Psicologia delle emozioni

La solitudine fa male ed è un circolo vizioso: chi si sente solo tende ad isolarsi ancora di più

Secondo una ricerca dell’università Sapienza di Roma chi ha pochi contatti sociali sarebbe meno ricettivo verso chi è disposto ad averne

La solitudine fa male ed è un circolo vizioso: chi si sente solo tende ad isolarsi ancora di più
(Pixabay)

La solitudine chiama solitudine. E’ questo il risultato di una ricerca condotta dal dipartimento di Psicologia dell’università Sapienza di Roma in collaborazione con l’Università inglese di Bournemouth e pubblicato sulla rivista Scientific Reports

“Un alto livello di solitudine influenza la capacità di riconoscere e ricordare le persone non familiari che per la loro espressione sorridente inviano messaggi di apertura e quindi potrebbero essere importanti per instaurare nuove relazioni” spiega Anna Pecchinenda, docente di Psicologia delle emozioni, alla guida del gruppo di ricercatori. In sostanza, più ci sentiamo soli e più tendiamo ad isolarci.

Solitudine e memoria

La cronicizzazione della solitudine ha l’effetto di indurre un bias a livello cognitivo, ovvero una distorsione del processo di giudizio, che influenza il modo in cui tendiamo a far attenzione ai segnali circostanti: chi si sente solo fa più attenzione ai segnali di minaccia e si “protegge” tendendo a non stabilire legami e contatti con altre persone. 

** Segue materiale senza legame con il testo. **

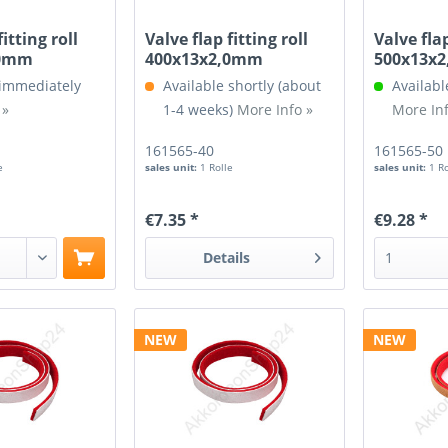
fitting roll
Valve flap fitting roll
Valve flap
,0mm
400x13x2,0mm
500x13x
 immediately
Available shortly (about
Availabl
 »
1-4 weeks)
More Info »
More Inf
161565-40
161565-50
e
sales unit:
1 Rolle
sales unit:
1 R
€7.35 *
€9.28 *
Details
NEW
NEW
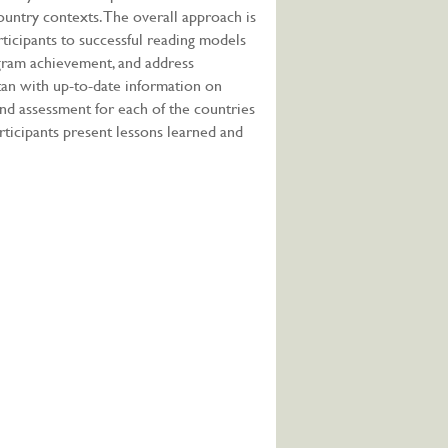
country contexts. The overall approach is
rticipants to successful reading models
ogram achievement, and address
stan with up-to-date information on
 and assessment for each of the countries
rticipants present lessons learned and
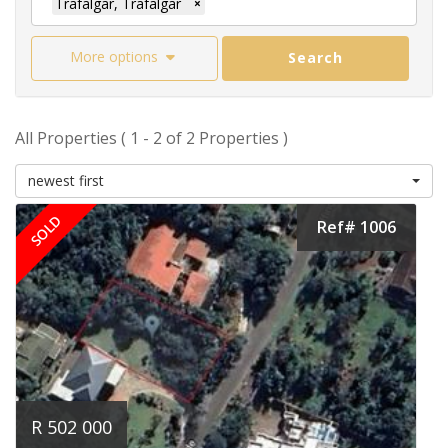
Trafalgar, Trafalgar
×
More options
Search
All Properties ( 1 - 2 of 2 Properties )
newest first
SOLD
Ref# 1006
R 502 000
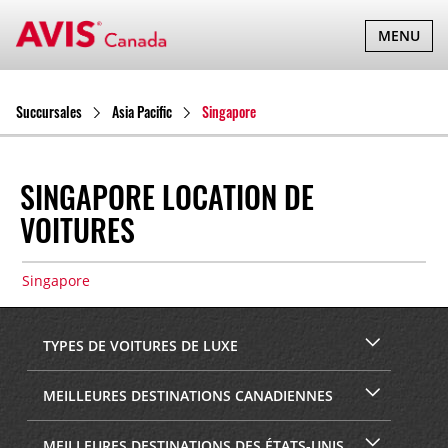
BASCULER
MENU
LA
NAVIGATI
Succursales
Asia Pacific
Singapore
SINGAPORE LOCATION DE
VOITURES
Singapore
TYPES DE VOITURES DE LUXE
MEILLEURES DESTINATIONS CANADIENNES
MEILLEURES DESTINATIONS DES ÉTATS-UNIS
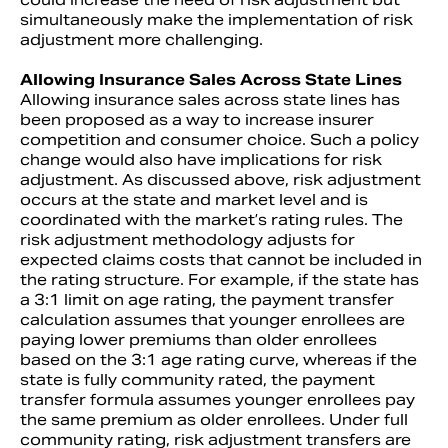
simultaneously make the implementation of risk
adjustment more challenging.
Allowing Insurance Sales Across State Lines
Allowing insurance sales across state lines has
been proposed as a way to increase insurer
competition and consumer choice. Such a policy
change would also have implications for risk
adjustment. As discussed above, risk adjustment
occurs at the state and market level and is
coordinated with the market’s rating rules. The
risk adjustment methodology adjusts for
expected claims costs that cannot be included in
the rating structure. For example, if the state has
a 3:1 limit on age rating, the payment transfer
calculation assumes that younger enrollees are
paying lower premiums than older enrollees
based on the 3:1 age rating curve, whereas if the
state is fully community rated, the payment
transfer formula assumes younger enrollees pay
the same premium as older enrollees. Under full
community rating, risk adjustment transfers are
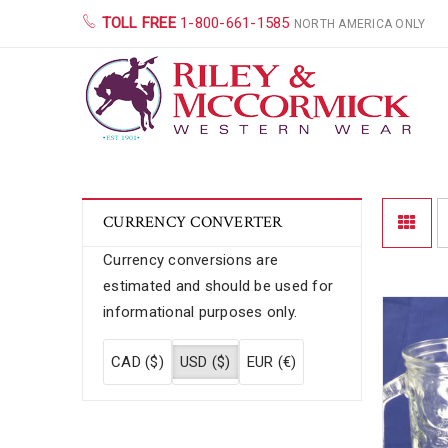
TOLL FREE
1-800-661-1585
NORTH AMERICA ONLY
CURRENCY CONVERTER
Currency conversions are
estimated and should be used for
informational purposes only.
CAD ($)
USD ($)
EUR (€)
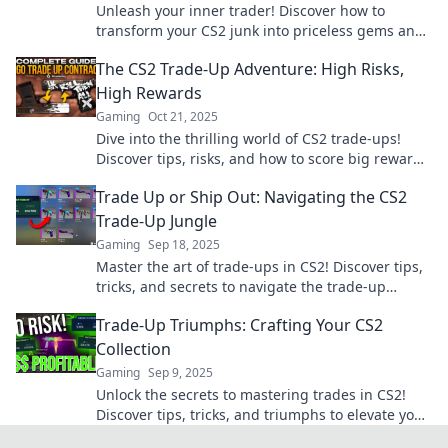
Unleash your inner trader! Discover how to
transform your CS2 junk into priceless gems and
dominate the market like a pro!
The CS2 Trade-Up Adventure: High Risks,
High Rewards
Gaming
Oct 21, 2025
Dive into the thrilling world of CS2 trade-ups!
Discover tips, risks, and how to score big rewards
in this high-stakes adventure.
Trade Up or Ship Out: Navigating the CS2
Trade-Up Jungle
Gaming
Sep 18, 2025
Master the art of trade-ups in CS2! Discover tips,
tricks, and secrets to navigate the trade-up
jungle and maximize your loot.
Trade-Up Triumphs: Crafting Your CS2
Collection
Gaming
Sep 9, 2025
Unlock the secrets to mastering trades in CS2!
Discover tips, tricks, and triumphs to elevate your
collection today!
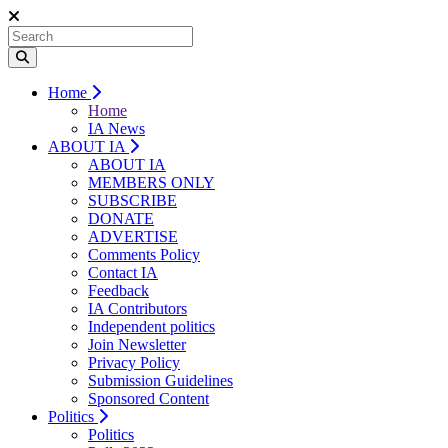
Home
Home
IA News
ABOUT IA
ABOUT IA
MEMBERS ONLY
SUBSCRIBE
DONATE
ADVERTISE
Comments Policy
Contact IA
Feedback
IA Contributors
Independent politics
Join Newsletter
Privacy Policy
Submission Guidelines
Sponsored Content
Politics
Politics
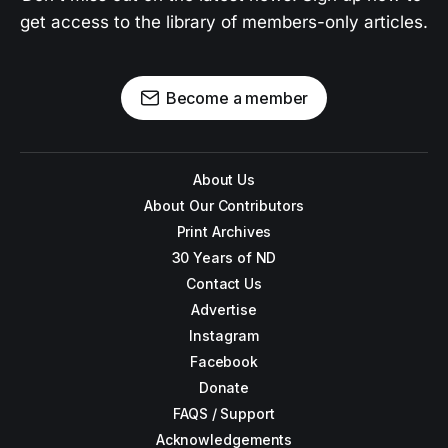
get access to the library of members-only articles.
Become a member
About Us
About Our Contributors
Print Archives
30 Years of ND
Contact Us
Advertise
Instagram
Facebook
Donate
FAQS / Support
Acknowledgements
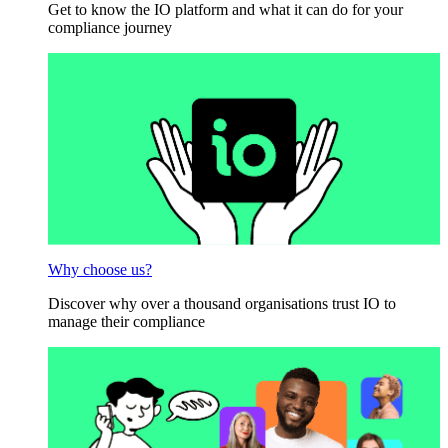
Get to know the IO platform and what it can do for your
compliance journey
Why choose us?
Discover why over a thousand organisations trust IO to
manage their compliance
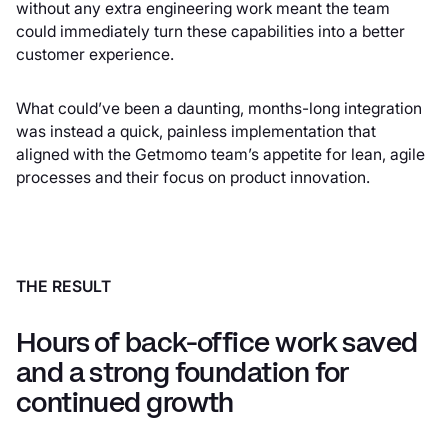
without any extra engineering work meant the team
could immediately turn these capabilities into a better
customer experience.
What could’ve been a daunting, months-long integration
was instead a quick, painless implementation that
aligned with the Getmomo team’s appetite for lean, agile
processes and their focus on product innovation.
THE RESULT
Hours of back-office work saved
and a strong foundation for
continued growth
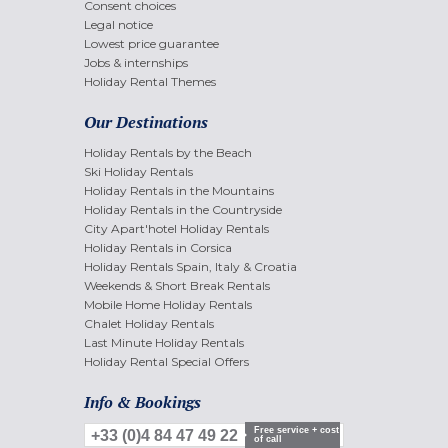
Consent choices
Legal notice
Lowest price guarantee
Jobs & internships
Holiday Rental Themes
Our Destinations
Holiday Rentals by the Beach
Ski Holiday Rentals
Holiday Rentals in the Mountains
Holiday Rentals in the Countryside
City Apart'hotel Holiday Rentals
Holiday Rentals in Corsica
Holiday Rentals Spain, Italy & Croatia
Weekends & Short Break Rentals
Mobile Home Holiday Rentals
Chalet Holiday Rentals
Last Minute Holiday Rentals
Holiday Rental Special Offers
Info & Bookings
Free service + cost
+33 (0)4 84 47 49 22
of call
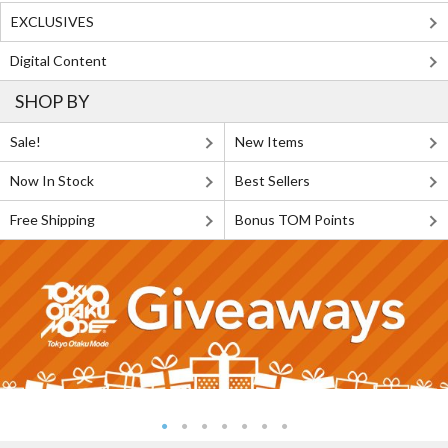
EXCLUSIVES
Digital Content
SHOP BY
Sale!
New Items
Now In Stock
Best Sellers
Free Shipping
Bonus TOM Points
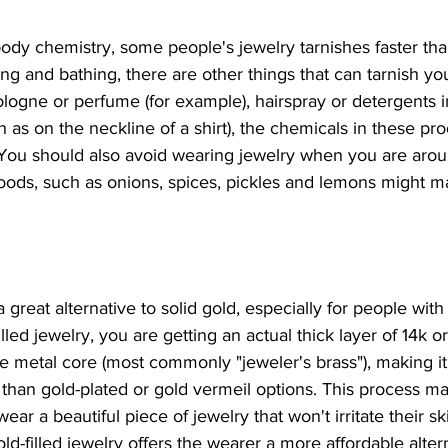
dy chemistry, some people's jewelry tarnishes faster tha
ng and bathing, there are other things that can tarnish your
logne or perfume (for example), hairspray or detergents 
h as on the neckline of a shirt), the chemicals in these pr
 You should also avoid wearing jewelry when you are aroun
foods, such as onions, spices, pickles and lemons might m
 
a great alternative to solid gold, especially for people with 
led jewelry, you are getting an actual thick layer of 14k or
e metal core (most commonly "jeweler's brass"), making 
than gold-plated or gold vermeil options. This process mak
ear a beautiful piece of jewelry that won't irritate their sk
ld-filled jewelry offers the wearer a more affordable altern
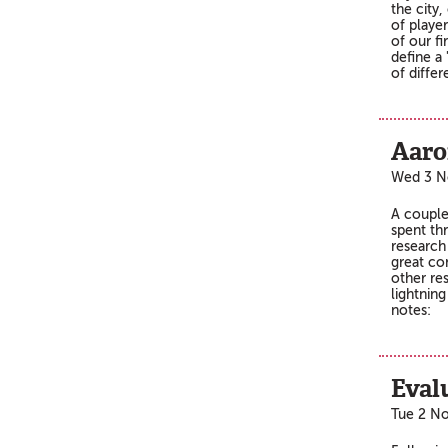
the city,
of player
of our f
define a
of differ
Aaro
Wed 3 N
A couple
spent th
research
great con
other re
lightning
notes:
Eval
Tue 2 N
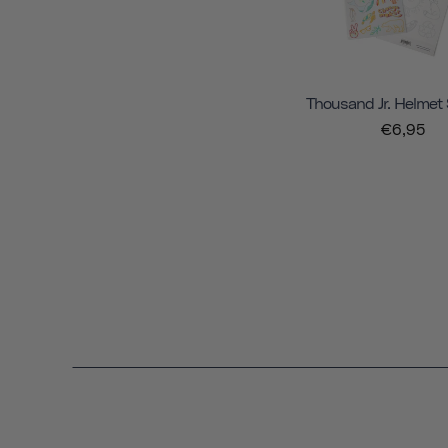
Thousand Jr. Helmet 
€6,95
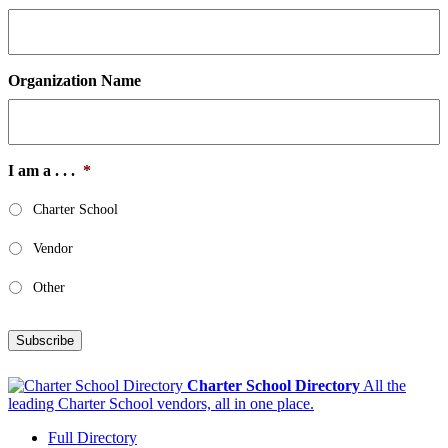
Organization Name
I am a . . .
*
Charter School
Vendor
Other
Subscribe
Charter School Directory
All the
leading Charter School vendors, all in one place.
Full Directory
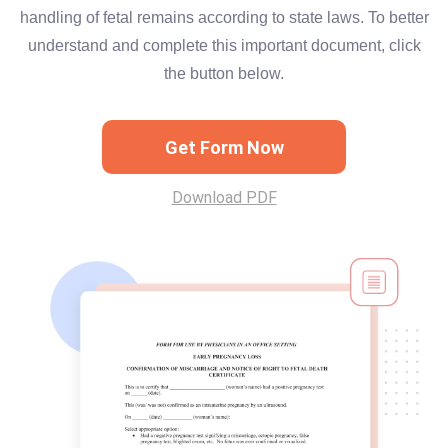
handling of fetal remains according to state laws. To better
understand and complete this important document, click
the button below.
Get Form Now
Download PDF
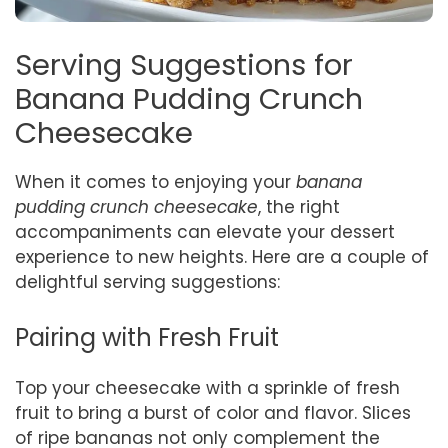
Serving Suggestions for
Banana Pudding Crunch
Cheesecake
When it comes to enjoying your
banana
pudding crunch cheesecake
, the right
accompaniments can elevate your dessert
experience to new heights. Here are a couple of
delightful serving suggestions:
Pairing with Fresh Fruit
Top your cheesecake with a sprinkle of fresh
fruit to bring a burst of color and flavor. Slices
of ripe bananas not only complement the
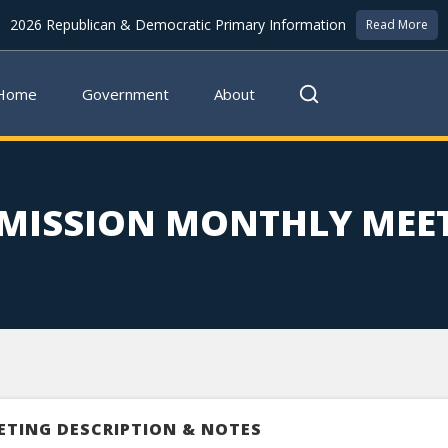
2026 Republican & Democratic Primary Information
Read More
Home
Government
About
MISSION MONTHLY MEE
ETING DESCRIPTION & NOTES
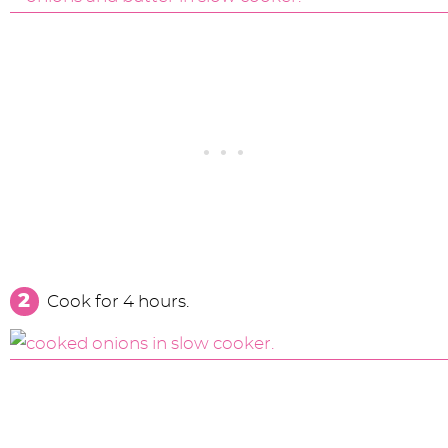
Cook for 4 hours.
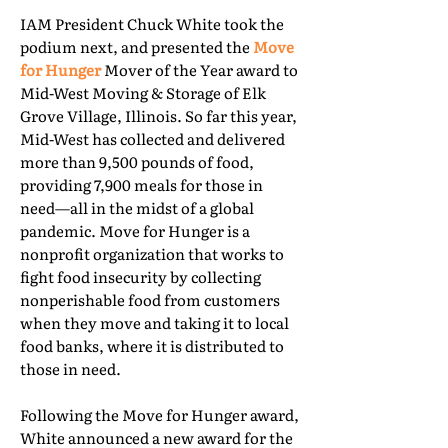
IAM President Chuck White took the
podium next, and presented the
Move
for Hunger
Mover of the Year award to
Mid-West Moving & Storage of Elk
Grove Village, Illinois. So far this year,
Mid-West has collected and delivered
more than 9,500 pounds of food,
providing 7,900 meals for those in
need—all in the midst of a global
pandemic. Move for Hunger is a
nonprofit organization that works to
fight food insecurity by collecting
nonperishable food from customers
when they move and taking it to local
food banks, where it is distributed to
those in need.
Following the Move for Hunger award,
White announced a new award for the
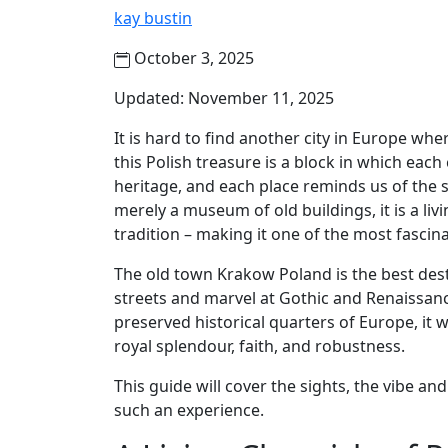
kay bustin
October 3, 2025
Updated: November 11, 2025
It is hard to find another city in Europe wh
this Polish treasure is a block in which eac
heritage, and each place reminds us of the s
merely a museum of old buildings, it is a livi
tradition – making it one of the most fascin
The old town Krakow Poland is the best dest
streets and marvel at Gothic and Renaissanc
preserved historical quarters of Europe, it 
royal splendour, faith, and robustness.
This guide will cover the sights, the vibe a
such an experience.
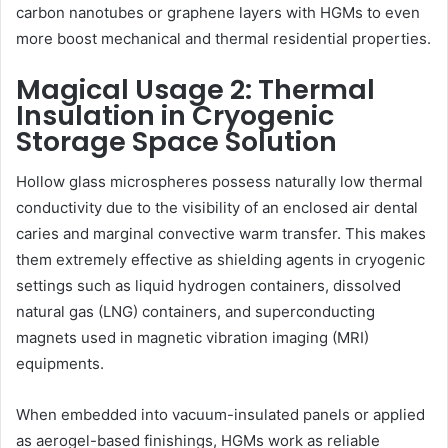
carbon nanotubes or graphene layers with HGMs to even
more boost mechanical and thermal residential properties.
Magical Usage 2: Thermal
Insulation in Cryogenic
Storage Space Solution
Hollow glass microspheres possess naturally low thermal
conductivity due to the visibility of an enclosed air dental
caries and marginal convective warm transfer. This makes
them extremely effective as shielding agents in cryogenic
settings such as liquid hydrogen containers, dissolved
natural gas (LNG) containers, and superconducting
magnets used in magnetic vibration imaging (MRI)
equipments.
When embedded into vacuum-insulated panels or applied
as aerogel-based finishings, HGMs work as reliable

L'idea nata durante la pandemia

L’ipotesi di questa ricerca è nata durante il lockdown causato dal Covid-19. “Durante le lezioni a distanza noi docenti abbiamo notato che gli studenti avevano delle difficoltà e inoltre lamentavano varie frustrazioni, come avere a disposizione poco spazio oppure pochi contatti”- spiega la docente-. Mentre facevo lezione da remoto riferivano una minor capacità di concentrazione dovuta all’isolamento, ma allo stesso tempo erano refrattari a trovare soluzioni alla loro condizione”.

La ricerca 

“Abbiamo condotto lo studio su studenti universitari. Abbiamo mostrato loro volti da memorizzare e alla fine chiesto di indicare quelli che avevano visto o non visto” precisa Pecchinenda. Il risultato? “Abbiamo notato che gli studenti che riferivano livelli alti di solitudine erano meno bravi a riconoscere volti sorridenti visti in precedenza”.

La solitudine

La solitudine è un’emozione, uno stato d’animo, anche doloroso, attiva infatti dei circuiti neuronali che producono un effetto a livello fisico, e deriva dalla valutazione dei propri contatti come soddisfacenti o meno” aggiunge la ricercatrice. Non dipende quindi dal numero di contatti ma da come questi contatti vengono valutati: si possono incontrare tante persone quindi, ma avvertire di non avere un legame importante con nessuno.